• Given task
Extract every line of the material below that contains the word "results".

• Supplied data
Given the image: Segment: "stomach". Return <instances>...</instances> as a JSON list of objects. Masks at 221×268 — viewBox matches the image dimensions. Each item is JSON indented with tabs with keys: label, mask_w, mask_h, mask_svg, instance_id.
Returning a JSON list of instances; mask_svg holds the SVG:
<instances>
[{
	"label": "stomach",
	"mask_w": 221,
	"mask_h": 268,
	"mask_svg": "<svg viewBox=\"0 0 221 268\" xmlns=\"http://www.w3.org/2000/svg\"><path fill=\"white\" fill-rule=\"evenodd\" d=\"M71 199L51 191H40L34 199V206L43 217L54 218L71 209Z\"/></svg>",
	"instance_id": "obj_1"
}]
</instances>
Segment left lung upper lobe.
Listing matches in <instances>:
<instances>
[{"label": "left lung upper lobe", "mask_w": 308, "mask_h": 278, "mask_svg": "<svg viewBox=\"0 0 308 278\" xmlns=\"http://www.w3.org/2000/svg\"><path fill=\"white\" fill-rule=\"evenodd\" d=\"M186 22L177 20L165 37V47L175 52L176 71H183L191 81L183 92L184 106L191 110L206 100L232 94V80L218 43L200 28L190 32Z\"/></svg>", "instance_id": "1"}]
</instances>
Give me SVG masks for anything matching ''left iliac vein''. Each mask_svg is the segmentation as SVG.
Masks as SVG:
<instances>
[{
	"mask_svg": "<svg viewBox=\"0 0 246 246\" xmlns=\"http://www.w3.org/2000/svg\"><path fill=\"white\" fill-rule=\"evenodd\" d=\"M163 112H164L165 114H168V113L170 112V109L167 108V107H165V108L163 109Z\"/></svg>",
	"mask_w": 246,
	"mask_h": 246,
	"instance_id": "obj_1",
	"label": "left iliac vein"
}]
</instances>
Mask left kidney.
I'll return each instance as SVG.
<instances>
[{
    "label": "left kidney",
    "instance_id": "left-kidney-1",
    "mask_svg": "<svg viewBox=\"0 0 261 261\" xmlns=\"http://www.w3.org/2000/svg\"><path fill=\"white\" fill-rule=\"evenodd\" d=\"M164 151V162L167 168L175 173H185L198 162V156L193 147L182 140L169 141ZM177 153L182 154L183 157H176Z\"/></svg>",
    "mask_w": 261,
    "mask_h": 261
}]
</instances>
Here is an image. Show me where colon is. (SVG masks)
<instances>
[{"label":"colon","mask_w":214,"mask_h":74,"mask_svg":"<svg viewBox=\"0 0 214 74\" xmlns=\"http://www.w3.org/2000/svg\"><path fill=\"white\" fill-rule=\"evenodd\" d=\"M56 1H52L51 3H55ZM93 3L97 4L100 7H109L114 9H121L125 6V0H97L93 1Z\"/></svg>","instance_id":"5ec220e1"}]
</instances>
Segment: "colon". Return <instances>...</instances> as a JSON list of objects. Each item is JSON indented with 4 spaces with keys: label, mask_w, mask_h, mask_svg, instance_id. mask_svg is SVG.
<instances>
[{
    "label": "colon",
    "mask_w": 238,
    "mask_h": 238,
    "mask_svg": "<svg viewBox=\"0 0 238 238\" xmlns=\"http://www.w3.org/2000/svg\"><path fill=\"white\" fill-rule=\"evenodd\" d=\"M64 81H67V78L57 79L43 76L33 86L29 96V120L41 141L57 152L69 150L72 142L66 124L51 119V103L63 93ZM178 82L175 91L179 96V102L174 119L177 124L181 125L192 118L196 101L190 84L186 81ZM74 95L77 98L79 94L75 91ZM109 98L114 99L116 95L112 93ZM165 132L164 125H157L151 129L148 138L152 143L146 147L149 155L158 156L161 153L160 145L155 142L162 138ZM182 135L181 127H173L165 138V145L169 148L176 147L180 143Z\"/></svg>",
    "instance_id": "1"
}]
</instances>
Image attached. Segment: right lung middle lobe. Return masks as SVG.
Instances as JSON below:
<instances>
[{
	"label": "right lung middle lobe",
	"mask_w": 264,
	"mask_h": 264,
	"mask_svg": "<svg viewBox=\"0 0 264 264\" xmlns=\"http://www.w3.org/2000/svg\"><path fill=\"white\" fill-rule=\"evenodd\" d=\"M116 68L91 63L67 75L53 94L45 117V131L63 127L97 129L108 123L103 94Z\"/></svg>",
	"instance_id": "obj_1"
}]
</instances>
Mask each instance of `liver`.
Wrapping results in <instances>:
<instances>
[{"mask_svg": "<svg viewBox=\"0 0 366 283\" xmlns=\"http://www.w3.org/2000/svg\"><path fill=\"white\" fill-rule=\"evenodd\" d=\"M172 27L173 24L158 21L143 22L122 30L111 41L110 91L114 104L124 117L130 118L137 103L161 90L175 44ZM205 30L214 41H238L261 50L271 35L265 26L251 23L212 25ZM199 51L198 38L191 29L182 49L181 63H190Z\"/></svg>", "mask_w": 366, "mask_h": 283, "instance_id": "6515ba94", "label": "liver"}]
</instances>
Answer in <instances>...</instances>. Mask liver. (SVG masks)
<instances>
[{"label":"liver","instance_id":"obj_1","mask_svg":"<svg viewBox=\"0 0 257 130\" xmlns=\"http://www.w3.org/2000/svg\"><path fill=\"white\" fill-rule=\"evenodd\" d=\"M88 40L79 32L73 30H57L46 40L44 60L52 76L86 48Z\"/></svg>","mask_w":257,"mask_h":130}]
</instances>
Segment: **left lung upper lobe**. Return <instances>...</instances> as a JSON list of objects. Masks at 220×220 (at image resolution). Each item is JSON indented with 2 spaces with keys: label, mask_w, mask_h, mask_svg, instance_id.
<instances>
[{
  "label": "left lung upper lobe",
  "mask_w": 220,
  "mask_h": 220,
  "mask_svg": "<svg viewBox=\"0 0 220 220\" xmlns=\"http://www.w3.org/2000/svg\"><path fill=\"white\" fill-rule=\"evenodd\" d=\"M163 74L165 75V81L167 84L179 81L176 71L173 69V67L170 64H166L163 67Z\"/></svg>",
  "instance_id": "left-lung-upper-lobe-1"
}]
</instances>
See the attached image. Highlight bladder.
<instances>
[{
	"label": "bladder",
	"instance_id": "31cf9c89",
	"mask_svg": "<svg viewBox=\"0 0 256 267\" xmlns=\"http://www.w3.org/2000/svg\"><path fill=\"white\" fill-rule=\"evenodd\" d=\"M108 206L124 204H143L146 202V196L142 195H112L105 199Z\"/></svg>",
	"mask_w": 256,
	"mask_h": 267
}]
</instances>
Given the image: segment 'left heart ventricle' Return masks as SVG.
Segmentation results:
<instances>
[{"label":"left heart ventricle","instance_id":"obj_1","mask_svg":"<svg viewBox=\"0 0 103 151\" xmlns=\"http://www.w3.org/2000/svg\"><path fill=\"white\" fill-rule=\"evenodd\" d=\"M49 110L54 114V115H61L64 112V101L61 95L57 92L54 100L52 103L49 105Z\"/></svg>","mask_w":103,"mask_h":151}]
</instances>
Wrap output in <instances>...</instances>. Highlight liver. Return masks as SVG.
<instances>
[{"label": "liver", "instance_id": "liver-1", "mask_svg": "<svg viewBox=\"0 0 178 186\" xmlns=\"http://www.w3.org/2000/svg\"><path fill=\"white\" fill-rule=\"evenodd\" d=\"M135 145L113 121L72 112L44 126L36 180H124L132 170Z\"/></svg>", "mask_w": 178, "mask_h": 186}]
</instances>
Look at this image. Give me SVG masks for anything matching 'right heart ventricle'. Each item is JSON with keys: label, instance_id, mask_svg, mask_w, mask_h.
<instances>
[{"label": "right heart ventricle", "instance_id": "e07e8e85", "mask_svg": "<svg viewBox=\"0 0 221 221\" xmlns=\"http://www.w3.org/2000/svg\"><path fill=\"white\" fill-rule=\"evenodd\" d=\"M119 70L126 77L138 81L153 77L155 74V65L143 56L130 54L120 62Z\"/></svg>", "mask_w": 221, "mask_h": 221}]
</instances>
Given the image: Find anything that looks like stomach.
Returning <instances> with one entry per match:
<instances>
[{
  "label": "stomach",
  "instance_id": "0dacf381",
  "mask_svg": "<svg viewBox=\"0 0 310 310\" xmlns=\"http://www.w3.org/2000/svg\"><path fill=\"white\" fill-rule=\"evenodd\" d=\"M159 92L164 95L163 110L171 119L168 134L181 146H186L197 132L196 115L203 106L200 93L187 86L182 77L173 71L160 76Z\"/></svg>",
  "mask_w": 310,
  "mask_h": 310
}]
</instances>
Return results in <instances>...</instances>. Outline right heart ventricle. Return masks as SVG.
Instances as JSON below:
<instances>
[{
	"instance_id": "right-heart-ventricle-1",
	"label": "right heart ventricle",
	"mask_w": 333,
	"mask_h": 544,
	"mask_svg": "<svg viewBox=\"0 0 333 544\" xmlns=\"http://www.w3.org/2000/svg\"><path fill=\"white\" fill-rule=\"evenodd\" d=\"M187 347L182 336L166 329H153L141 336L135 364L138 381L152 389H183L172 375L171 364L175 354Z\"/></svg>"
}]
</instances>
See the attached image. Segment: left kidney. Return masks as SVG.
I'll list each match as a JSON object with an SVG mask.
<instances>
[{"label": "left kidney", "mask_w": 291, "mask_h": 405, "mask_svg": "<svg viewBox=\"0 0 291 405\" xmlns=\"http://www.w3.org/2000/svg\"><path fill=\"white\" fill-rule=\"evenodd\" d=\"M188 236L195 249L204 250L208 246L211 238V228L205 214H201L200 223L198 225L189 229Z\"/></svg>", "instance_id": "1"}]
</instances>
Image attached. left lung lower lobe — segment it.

• Solution to this problem
Wrapping results in <instances>:
Segmentation results:
Return results in <instances>...</instances>. Outline right heart ventricle. Return masks as SVG.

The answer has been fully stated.